• **About this exercise**: Reproduce the material from its first line through the line containing "15: (830, 540)", swapping "absolute pixels" for "pixel units" and changing nothing else. Leave the pictures out of your answer.
Segment Start: Data excerpts
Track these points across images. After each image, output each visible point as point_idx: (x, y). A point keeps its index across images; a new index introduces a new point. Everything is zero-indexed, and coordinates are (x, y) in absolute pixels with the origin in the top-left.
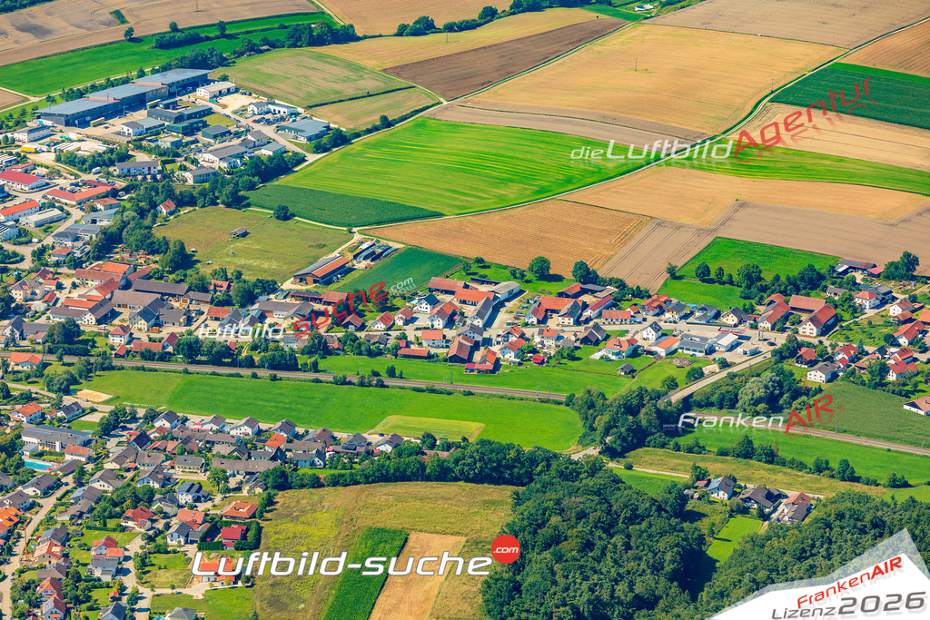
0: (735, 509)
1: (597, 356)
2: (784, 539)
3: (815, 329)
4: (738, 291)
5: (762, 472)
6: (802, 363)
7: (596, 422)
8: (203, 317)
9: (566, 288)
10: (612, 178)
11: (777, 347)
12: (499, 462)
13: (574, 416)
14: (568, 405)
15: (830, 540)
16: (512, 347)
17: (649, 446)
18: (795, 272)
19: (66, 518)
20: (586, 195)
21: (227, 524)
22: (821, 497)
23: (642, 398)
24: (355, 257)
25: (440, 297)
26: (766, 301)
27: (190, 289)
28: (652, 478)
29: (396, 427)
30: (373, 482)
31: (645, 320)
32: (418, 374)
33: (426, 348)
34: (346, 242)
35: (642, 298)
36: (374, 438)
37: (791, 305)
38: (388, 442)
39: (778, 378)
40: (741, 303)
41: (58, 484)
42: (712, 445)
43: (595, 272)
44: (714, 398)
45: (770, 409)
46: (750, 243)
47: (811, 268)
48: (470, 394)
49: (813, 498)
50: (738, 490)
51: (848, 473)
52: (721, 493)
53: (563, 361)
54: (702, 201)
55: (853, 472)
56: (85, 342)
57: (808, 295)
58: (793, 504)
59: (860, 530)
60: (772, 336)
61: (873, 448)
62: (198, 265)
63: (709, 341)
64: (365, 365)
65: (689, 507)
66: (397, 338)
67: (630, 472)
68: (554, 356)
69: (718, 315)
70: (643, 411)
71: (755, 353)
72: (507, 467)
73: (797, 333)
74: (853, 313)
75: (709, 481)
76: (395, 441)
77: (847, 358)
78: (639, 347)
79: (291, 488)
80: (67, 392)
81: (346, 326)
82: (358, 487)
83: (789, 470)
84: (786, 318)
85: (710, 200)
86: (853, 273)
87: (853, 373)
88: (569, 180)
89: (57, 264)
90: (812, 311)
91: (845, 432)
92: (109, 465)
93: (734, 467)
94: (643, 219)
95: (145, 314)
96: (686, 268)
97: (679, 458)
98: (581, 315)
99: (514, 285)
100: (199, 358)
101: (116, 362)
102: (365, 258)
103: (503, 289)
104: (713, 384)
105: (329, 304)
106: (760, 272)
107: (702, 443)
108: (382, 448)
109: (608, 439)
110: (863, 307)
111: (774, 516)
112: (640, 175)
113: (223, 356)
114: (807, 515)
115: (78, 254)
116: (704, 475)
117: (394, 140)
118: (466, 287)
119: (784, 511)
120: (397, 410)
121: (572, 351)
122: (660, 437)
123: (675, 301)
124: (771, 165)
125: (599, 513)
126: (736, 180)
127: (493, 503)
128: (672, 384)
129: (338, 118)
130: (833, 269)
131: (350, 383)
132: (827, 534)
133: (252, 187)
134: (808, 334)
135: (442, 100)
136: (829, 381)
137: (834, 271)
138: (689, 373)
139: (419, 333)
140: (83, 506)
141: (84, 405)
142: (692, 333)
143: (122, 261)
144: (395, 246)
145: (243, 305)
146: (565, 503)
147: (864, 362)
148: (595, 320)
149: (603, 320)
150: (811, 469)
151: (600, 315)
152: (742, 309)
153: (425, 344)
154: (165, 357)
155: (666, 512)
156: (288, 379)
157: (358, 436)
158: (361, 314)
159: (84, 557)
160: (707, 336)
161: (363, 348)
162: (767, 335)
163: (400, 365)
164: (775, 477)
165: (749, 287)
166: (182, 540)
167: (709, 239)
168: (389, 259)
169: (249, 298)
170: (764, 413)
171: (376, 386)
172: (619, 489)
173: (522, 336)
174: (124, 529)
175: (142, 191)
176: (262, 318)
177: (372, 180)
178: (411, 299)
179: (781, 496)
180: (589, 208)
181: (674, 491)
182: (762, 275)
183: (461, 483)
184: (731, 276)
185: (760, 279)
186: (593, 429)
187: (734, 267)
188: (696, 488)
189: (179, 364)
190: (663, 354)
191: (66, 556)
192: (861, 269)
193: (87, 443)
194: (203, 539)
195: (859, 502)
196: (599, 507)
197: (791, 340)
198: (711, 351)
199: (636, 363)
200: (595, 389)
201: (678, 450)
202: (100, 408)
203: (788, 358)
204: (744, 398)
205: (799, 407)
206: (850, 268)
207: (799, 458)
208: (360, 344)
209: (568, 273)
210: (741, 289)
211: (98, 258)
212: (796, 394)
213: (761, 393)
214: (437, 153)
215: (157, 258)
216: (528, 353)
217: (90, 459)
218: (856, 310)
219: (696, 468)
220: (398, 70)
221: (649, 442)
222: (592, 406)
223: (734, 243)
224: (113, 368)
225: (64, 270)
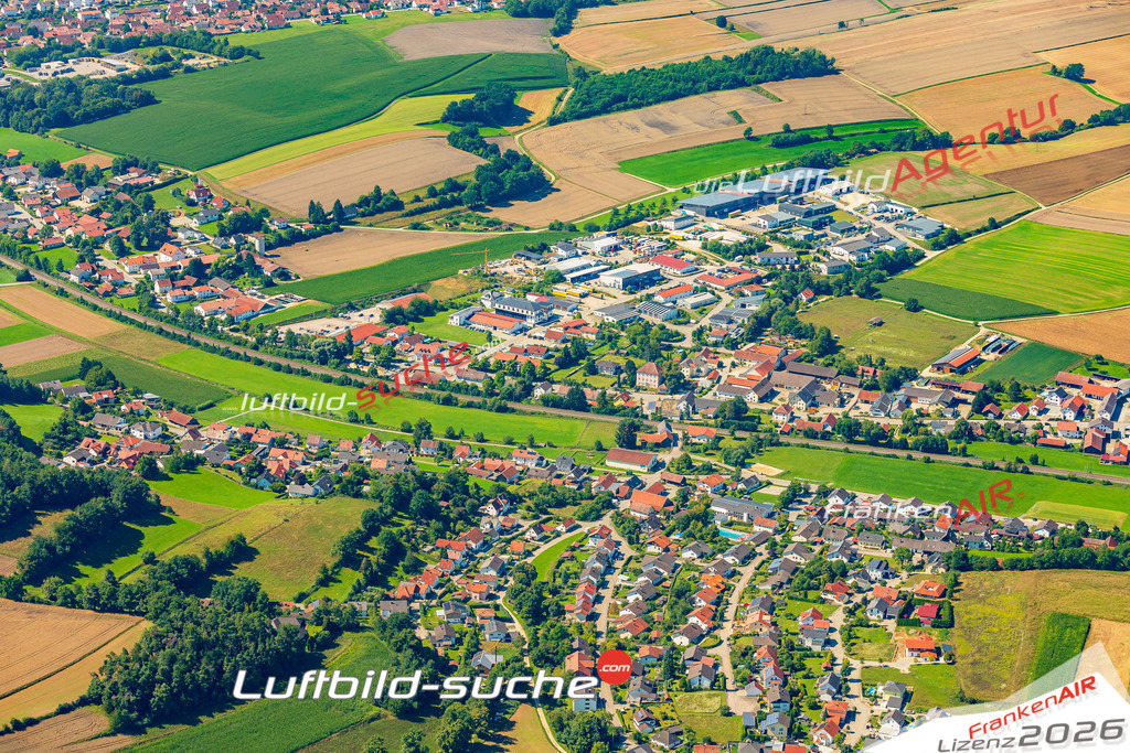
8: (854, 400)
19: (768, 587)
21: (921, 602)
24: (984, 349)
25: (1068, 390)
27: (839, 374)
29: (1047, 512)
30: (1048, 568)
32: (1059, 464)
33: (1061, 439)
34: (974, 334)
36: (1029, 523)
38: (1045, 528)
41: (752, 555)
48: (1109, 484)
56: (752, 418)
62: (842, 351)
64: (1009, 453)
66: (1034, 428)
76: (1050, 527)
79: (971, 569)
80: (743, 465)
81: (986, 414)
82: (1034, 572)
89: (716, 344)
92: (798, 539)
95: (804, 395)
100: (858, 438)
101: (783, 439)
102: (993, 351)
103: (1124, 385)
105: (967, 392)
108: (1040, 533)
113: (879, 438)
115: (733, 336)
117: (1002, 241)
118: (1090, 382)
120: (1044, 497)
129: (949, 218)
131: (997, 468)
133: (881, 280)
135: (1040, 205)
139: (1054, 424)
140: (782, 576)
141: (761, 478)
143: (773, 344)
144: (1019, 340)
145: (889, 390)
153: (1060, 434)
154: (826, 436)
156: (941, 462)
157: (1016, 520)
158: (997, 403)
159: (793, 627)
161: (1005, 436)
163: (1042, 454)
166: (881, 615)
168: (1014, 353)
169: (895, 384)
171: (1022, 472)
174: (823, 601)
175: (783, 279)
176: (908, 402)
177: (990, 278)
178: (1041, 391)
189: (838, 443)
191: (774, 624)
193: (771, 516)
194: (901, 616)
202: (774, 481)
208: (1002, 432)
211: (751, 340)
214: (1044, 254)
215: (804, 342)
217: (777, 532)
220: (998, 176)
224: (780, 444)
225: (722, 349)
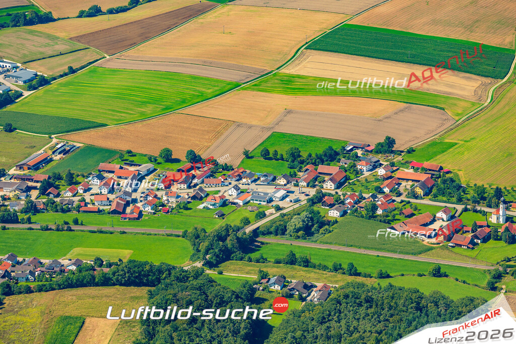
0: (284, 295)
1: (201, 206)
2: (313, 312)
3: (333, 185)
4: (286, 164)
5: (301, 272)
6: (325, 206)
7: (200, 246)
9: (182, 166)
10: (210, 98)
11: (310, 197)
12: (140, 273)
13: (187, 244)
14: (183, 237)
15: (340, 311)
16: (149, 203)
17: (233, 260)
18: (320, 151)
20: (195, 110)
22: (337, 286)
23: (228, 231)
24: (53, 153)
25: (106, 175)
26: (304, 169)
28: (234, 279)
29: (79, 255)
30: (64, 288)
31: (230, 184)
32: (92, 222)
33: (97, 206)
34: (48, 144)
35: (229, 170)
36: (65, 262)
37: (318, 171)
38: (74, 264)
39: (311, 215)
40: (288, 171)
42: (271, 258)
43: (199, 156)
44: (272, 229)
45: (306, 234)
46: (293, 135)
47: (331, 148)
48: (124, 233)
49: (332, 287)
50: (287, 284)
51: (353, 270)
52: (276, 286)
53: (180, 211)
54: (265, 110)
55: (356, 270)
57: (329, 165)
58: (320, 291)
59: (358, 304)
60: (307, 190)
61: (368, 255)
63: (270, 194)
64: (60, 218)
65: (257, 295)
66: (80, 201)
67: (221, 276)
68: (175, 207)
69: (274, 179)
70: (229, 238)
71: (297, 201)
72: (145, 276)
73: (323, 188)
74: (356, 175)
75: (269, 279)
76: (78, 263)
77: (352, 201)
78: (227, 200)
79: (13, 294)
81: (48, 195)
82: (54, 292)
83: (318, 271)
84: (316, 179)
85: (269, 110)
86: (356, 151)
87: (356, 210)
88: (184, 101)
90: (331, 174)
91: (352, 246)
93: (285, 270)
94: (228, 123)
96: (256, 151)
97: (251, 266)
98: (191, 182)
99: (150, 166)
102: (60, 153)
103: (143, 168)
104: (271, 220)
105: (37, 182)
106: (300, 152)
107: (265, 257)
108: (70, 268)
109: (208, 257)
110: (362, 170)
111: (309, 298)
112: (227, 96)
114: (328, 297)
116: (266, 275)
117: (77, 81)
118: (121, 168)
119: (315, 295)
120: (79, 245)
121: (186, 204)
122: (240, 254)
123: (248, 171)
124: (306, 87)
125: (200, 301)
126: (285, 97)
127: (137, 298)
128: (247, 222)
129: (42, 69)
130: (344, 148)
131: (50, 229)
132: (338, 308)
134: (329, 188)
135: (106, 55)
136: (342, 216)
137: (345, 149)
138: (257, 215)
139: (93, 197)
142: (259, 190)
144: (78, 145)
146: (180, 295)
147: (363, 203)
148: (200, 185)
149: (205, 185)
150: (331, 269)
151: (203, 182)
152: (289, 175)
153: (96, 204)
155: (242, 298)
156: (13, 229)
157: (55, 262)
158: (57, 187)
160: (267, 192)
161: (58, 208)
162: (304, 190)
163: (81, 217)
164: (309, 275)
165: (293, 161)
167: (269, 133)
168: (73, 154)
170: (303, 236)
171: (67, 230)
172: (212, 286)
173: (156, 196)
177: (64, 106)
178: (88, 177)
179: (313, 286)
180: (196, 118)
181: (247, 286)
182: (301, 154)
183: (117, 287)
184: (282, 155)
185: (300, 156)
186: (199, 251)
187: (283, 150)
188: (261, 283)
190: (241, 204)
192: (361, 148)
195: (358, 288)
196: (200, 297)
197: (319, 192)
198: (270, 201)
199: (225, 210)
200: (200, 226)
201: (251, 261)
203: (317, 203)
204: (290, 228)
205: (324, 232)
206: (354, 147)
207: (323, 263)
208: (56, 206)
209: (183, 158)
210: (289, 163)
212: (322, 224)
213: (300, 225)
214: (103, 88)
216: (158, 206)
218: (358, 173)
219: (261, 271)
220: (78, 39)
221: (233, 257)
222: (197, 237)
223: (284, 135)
Segment End: Data excerpts
• **Your solution**:
Track these points across images. After each image, output each visible point as point_idx: (x, y). A point keeps its index across images; a new index introduces a new point. Everything is zero-indexed, and coordinates are (x, y) in pixel units with the origin in the top-left.
0: (735, 509)
1: (597, 356)
2: (784, 539)
3: (815, 329)
4: (738, 291)
5: (762, 472)
6: (802, 363)
7: (596, 422)
8: (203, 317)
9: (566, 288)
10: (612, 178)
11: (777, 347)
12: (499, 462)
13: (574, 416)
14: (568, 405)
15: (830, 540)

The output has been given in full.